Take exterior trim, for example. In the '80s, you might have found areas surfaced with teak, which could certainly be beautiful, but keeping it from becoming dull and making the rest of the vessel look old required constant maintenance. It demanded regular sanding and oiling or varnishing. For many of today's boaters, the demands on their time call for a beautiful boat that can be cleaned and maintained more quickly so they can enjoy time with family and friends on the water. Today's Formula is a thing of beauty, with surfaces of gelcoat, Imron®, glass, acrylic, Corian® and stainless steel accents. Exterior care can be accomplished simply with soap and water and a little glass cleaner. Of course, cleaning must be done regularly, with at least a rinse after a saltwater run, but it is much easier and more practical.

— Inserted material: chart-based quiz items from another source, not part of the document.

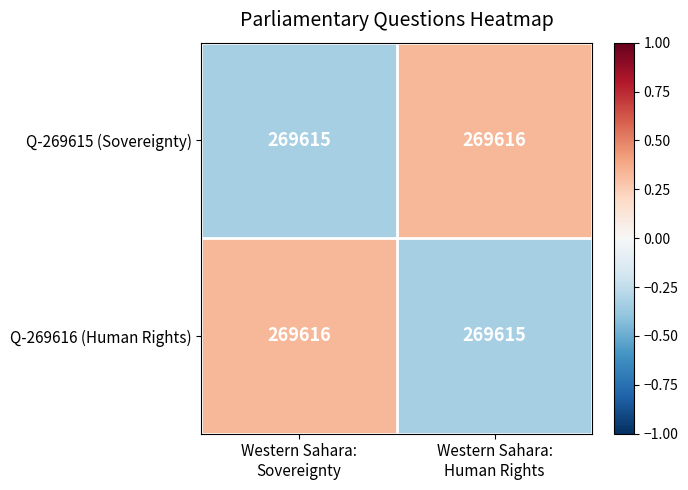

What is the average value of the Q-269616 (Human Rights) series?

269616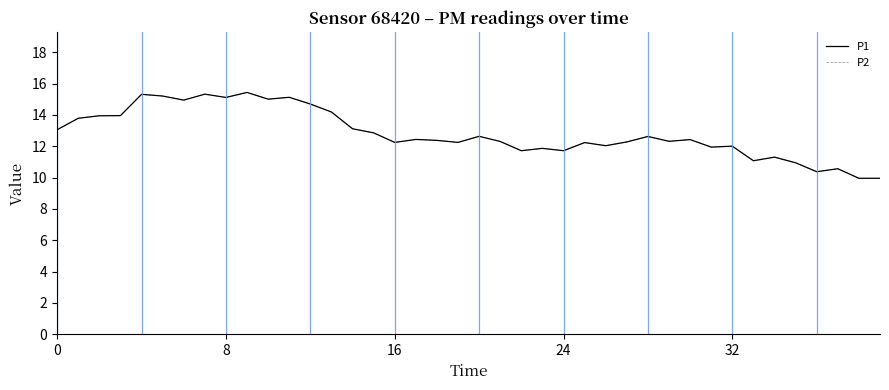

Does the chart display data point markers on the line(s)?

No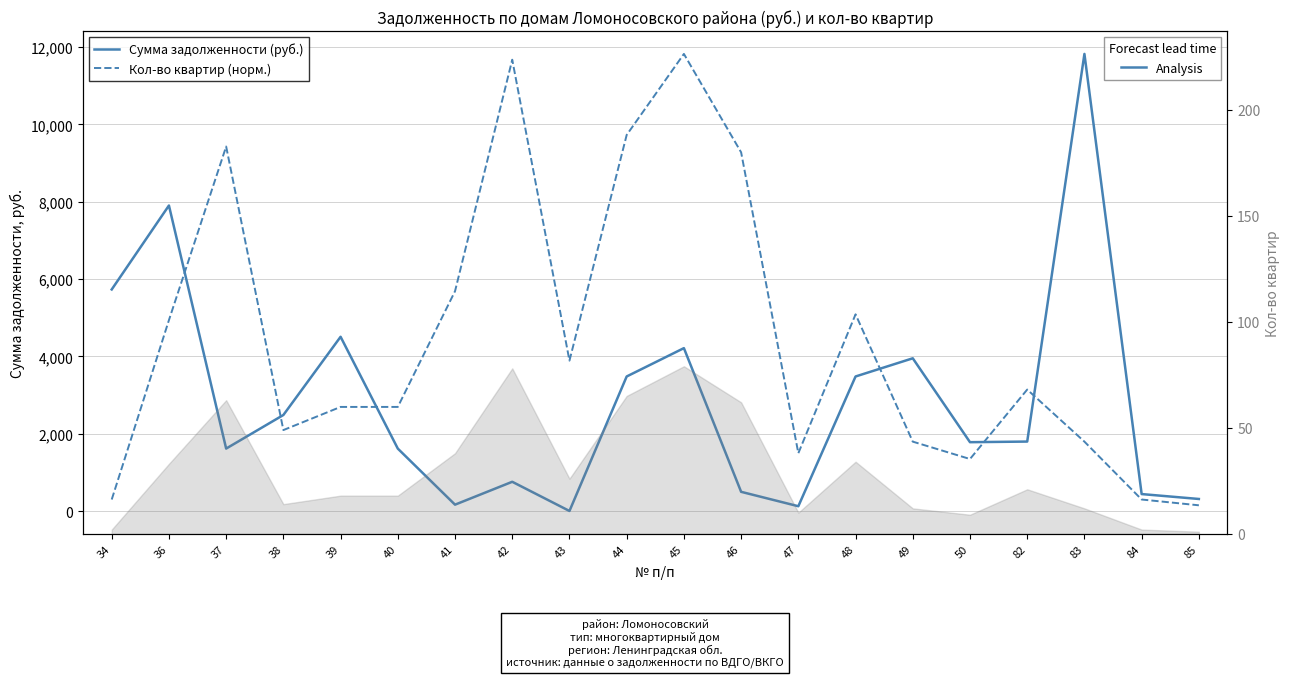

At which category is the sum across all series the highest?

45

Cockpit upholstery construction is another example. Back in the '80s, anyone who allowed their boat cockpit to take a good soaking and not allow it to air out and dry properly was asking for trouble. While the materials used at the time by Formula were of the highest quality, their nature did not lend them to negligent care. Closed-cell foam could soak and retain moisture, and the plywood, while marine grade, would eventually become saturated as well. Formula aggressively tackled the problem, first by using every means to improve ventilation and air flow through the cushions. Then came the advent of Dri-Fast® foam, with open cells that allowed water to flow right through and encouraged the dissipation of any residual moisture. Starlite® XL and other synthetic materials soon replaced plywood panels, eliminating dry rot, and we also discovered Tenara® thread, a state-of-the-art material impervious to UV, cleaning agents and saltwater. Now, as with the rest of the cockpit, upholstery care is reduced to a quick wash with soap and water, with some vinyl cleaner for more stubborn jobs. It won't stay like new if subjected to long-term abuse and neglect, and we still recommend keeping the boat covered and protected, but it's a far cry from the old days.
Cabins have changed, too. The first thing your foot touched as you went below used to be a carpeted step. Although that carpet was of very high quality, its fibers were subjected to constant traffic, along with the accompanying dirt and wear. Now, that step is covered in Lonseal, a durable, synthetic flooring used in other applications from pool decks to hospital surgical suites. Easy to clean and resistant to wear, it saves a lot of time in cleanup and continues to look good. Corian® has replaced Formica in surfacing applications from the galley to the head. It's beautiful and complements the cabin décor, and, being nonporous, spills and messes wipe right up. And Ultraleather™ has taken the place of woven fabrics on cabin upholstery. It looks like real leather (but with a more luxurious feel), cleans easily (no more steaming) and doesn't get worn by constant rubbing.
I could go on, but you get the idea—Formula is always striving to improve your boating experience, making maintenance easier so you can spend more time boating and less time cleaning! Happy Boating!